AMD has announced a new graphics card, but before you get too excited be warned: the Radeon R7 250X is little more than a re-brand of the company's existing Radeon HD 7770 low-end design.
Designed to entice users looking to upgrade from integrated graphics without breaking the bank, the R7 250X has been confirmed as occupying the same sub-$100 price point as its predecessors. That should come as little surprise, given that the specifications are all-but identical: the 'new' design includes up to 640 stream processors running at up to 1GHz, up to 2GB of GDDR5 on a 128-bit bus with a throughput of 4.5Gb/s, and an overall compute performance of up to 1.28 teraflops.

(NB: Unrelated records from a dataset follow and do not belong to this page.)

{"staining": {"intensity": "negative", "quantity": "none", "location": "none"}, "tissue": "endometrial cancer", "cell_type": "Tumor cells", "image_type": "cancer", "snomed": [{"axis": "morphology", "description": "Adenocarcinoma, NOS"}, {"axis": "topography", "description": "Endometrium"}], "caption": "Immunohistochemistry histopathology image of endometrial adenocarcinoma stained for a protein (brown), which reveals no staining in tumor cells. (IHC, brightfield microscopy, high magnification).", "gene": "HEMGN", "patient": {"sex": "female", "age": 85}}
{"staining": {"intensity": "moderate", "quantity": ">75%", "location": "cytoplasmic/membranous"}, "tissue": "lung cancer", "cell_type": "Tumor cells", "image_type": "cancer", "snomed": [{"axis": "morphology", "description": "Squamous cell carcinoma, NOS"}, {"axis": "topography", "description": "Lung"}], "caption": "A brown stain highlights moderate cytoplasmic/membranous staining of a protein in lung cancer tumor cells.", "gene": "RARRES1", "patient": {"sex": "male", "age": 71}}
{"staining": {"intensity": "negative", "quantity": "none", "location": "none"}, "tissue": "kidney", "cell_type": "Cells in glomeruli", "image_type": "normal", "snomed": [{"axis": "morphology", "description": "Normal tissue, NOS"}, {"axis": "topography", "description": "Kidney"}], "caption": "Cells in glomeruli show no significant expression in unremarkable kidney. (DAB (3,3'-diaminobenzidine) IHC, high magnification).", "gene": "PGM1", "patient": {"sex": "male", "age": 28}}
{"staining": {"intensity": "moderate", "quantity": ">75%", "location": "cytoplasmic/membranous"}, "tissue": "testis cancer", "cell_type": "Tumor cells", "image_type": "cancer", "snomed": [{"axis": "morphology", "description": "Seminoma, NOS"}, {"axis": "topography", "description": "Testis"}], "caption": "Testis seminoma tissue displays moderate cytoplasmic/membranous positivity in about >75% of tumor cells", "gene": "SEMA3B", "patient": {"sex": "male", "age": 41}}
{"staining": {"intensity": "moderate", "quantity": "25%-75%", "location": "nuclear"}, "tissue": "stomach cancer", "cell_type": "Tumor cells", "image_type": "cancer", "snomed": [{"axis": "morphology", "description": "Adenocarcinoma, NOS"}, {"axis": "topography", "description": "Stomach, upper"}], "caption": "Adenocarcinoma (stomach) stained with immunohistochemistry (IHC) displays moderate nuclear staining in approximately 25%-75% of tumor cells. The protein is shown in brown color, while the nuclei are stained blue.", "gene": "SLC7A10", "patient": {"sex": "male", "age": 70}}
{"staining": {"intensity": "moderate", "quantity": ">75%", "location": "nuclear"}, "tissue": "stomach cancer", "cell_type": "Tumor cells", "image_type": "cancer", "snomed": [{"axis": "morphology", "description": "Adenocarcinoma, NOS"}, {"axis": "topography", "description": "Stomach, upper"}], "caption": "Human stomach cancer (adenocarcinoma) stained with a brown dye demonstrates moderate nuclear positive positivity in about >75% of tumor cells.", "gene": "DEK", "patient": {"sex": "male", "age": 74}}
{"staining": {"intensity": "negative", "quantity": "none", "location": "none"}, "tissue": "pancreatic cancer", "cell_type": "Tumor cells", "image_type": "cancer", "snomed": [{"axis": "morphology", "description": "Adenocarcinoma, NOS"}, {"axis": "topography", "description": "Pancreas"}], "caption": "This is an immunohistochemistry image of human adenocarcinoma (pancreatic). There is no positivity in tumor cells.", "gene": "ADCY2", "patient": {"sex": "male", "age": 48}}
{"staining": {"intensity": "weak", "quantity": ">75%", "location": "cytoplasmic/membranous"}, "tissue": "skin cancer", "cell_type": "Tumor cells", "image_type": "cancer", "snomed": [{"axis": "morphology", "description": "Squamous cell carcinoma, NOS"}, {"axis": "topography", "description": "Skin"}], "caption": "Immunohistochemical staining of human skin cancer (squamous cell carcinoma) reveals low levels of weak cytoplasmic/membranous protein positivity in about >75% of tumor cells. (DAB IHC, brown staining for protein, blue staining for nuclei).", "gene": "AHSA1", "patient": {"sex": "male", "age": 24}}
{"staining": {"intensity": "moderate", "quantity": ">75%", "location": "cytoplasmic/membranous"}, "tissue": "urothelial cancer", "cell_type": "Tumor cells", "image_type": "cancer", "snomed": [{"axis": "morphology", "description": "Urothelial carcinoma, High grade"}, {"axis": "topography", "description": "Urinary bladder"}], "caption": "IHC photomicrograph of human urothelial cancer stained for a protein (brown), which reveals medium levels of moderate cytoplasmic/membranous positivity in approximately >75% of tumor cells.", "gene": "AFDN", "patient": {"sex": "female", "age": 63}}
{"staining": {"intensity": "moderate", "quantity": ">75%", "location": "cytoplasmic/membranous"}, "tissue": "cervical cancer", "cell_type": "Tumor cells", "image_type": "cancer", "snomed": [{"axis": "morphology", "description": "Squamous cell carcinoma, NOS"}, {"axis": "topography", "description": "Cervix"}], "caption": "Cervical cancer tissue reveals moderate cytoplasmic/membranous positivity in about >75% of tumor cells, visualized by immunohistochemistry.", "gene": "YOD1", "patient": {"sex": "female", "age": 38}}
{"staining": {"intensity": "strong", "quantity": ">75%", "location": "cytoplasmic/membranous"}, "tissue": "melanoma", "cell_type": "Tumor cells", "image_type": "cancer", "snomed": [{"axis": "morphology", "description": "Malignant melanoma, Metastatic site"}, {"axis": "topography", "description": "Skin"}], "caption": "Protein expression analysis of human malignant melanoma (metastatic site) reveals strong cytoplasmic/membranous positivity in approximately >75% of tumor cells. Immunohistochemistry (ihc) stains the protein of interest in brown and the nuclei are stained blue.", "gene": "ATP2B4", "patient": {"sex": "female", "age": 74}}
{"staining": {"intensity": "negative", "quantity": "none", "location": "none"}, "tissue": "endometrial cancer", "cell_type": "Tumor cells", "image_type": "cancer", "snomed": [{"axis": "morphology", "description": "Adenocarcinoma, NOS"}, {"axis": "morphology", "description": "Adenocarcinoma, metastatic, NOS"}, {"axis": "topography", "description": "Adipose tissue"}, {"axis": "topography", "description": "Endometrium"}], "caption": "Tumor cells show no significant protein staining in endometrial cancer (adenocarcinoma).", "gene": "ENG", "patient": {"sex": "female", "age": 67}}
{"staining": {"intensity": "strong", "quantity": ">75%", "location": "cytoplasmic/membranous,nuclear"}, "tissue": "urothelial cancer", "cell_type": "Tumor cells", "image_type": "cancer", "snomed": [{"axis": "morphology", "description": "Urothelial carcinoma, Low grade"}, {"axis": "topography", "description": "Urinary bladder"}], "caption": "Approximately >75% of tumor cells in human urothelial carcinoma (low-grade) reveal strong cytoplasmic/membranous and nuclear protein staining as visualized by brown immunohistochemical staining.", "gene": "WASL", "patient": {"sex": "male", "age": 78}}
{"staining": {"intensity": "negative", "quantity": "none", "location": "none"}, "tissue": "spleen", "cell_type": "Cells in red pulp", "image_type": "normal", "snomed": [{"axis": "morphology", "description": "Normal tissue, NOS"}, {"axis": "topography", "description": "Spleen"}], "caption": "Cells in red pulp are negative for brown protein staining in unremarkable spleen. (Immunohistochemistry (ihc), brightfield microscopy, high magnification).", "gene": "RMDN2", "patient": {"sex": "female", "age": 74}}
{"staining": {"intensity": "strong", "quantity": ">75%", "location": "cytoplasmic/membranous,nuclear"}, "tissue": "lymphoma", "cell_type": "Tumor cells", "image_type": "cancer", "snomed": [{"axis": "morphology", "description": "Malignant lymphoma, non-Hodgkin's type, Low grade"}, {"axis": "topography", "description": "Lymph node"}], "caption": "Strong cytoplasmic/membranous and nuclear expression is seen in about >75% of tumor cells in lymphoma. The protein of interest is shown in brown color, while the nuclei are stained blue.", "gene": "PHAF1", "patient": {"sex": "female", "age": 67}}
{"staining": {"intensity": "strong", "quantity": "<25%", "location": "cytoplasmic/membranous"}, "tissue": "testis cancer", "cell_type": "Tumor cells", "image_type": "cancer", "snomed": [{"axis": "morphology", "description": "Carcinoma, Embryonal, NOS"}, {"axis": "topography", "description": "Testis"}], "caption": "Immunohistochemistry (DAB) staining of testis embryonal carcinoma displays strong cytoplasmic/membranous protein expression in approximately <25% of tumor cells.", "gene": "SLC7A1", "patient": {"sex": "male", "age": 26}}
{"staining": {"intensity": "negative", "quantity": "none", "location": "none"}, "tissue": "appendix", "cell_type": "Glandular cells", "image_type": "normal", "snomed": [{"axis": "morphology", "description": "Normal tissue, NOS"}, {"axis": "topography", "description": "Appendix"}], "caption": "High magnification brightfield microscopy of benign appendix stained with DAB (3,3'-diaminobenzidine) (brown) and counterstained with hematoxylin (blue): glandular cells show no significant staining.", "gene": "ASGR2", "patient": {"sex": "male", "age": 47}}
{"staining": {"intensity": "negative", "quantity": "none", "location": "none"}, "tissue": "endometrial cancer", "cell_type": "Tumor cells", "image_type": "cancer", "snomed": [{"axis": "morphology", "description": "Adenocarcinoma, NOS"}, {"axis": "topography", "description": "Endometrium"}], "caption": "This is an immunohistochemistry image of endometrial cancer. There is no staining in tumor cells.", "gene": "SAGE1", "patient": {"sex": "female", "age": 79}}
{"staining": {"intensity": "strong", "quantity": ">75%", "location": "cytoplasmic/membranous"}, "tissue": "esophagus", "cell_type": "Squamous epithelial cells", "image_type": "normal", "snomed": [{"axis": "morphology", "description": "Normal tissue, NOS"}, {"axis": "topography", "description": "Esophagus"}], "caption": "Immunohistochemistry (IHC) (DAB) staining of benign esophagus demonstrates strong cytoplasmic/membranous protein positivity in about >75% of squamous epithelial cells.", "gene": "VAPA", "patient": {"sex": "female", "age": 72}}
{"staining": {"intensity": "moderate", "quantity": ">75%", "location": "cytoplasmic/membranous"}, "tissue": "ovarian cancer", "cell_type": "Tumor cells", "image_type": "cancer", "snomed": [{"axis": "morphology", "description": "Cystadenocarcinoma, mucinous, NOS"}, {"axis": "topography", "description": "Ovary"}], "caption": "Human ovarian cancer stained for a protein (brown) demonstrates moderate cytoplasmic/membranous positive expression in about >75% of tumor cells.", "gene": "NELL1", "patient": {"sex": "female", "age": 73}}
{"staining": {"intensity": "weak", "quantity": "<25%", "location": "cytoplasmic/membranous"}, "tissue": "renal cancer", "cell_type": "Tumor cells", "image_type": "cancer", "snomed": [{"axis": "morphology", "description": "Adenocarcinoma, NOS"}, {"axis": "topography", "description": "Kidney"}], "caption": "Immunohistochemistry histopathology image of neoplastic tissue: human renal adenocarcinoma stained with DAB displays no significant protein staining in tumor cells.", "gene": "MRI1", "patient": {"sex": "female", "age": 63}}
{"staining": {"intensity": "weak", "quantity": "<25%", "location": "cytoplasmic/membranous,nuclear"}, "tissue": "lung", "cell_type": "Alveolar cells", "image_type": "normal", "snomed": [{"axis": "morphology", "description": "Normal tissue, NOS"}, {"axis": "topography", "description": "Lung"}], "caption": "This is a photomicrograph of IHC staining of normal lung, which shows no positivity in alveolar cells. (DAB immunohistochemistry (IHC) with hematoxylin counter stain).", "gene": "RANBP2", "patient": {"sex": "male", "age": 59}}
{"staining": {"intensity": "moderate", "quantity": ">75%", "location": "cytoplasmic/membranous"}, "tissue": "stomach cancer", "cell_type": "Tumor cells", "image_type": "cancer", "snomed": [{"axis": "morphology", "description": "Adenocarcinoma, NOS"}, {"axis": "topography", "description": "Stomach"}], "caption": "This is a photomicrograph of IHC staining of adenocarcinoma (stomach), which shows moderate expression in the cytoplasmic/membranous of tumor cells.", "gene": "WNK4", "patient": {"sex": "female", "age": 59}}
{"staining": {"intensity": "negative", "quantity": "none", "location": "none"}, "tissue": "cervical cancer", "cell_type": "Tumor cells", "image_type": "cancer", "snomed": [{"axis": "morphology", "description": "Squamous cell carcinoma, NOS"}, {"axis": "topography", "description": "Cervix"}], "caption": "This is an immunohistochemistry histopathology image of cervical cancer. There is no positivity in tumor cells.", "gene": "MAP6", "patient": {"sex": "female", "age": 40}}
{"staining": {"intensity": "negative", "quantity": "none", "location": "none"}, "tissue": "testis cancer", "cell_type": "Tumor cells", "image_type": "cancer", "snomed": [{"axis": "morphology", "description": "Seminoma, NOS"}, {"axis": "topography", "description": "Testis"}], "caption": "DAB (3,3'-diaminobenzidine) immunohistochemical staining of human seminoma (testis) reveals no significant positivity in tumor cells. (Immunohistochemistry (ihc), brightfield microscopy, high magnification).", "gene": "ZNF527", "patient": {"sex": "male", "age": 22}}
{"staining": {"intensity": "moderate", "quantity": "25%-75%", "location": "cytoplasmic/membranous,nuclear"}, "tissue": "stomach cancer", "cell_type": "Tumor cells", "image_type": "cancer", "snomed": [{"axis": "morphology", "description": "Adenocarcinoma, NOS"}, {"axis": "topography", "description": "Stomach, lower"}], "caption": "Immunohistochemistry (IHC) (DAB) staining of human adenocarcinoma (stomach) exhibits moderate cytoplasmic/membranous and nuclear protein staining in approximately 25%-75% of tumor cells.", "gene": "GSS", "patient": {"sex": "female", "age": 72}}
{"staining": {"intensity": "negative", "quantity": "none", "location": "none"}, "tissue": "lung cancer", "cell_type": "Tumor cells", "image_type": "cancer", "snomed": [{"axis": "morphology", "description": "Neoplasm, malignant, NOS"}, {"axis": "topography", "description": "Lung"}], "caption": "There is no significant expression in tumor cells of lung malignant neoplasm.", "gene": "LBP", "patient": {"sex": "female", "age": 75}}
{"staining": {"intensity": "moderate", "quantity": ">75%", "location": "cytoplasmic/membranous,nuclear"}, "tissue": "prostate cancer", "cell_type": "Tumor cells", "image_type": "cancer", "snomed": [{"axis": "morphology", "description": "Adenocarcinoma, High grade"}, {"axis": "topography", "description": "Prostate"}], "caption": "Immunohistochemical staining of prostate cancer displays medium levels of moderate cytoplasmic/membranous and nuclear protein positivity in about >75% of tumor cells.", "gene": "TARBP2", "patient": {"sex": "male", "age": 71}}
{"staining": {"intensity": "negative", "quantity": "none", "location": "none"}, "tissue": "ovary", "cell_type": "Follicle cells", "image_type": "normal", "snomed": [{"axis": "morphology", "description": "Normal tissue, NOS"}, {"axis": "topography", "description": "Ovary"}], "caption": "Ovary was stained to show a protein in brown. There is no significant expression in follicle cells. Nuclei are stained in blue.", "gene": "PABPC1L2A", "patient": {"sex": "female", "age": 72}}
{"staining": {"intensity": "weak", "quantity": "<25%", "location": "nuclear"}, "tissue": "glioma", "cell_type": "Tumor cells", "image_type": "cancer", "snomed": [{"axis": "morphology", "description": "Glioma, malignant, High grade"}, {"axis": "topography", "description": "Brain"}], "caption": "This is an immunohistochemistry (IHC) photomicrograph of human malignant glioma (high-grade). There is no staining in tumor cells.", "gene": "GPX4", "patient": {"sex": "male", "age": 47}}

Support for DirectX 11.2 and OpenGL 4.3 are both included, along with AMD's own low-level Mantle API - a move which, despite the limited performance potential of the R7 250X, could help boost framerates in supported games on the sort of low-end processor with which the board is likely to be partnered. The reference design offers a 95W thermal design profile (TDP) and gets is power from a single six-pin connector, while interfacing with the motherboard through a PCI Express 3.0 16-lane slot.
While the GPU itself is a Graphics Core Next part, it's missing some key features from the company's higher-end models: the 28nm Cape Verde part fails to feature TrueAudio and requires a CrossFire Bridge Interconnect board if used in a multi-GPU setup - a requirement AMD's flagship R9 290 and R9 290X boards have ditched.
Initial indications from AMD's hardware partners suggest that the first boards on the market won't quite reach AMD's reference specifications. PowerColor, one of the first companies to formally announce an R7 250X, will be offering just 1GB of GDDR5 memory and 540 stream processors, with a commensurate impact on performance.
UK pricing for the R7 250X has yet to be confirmed.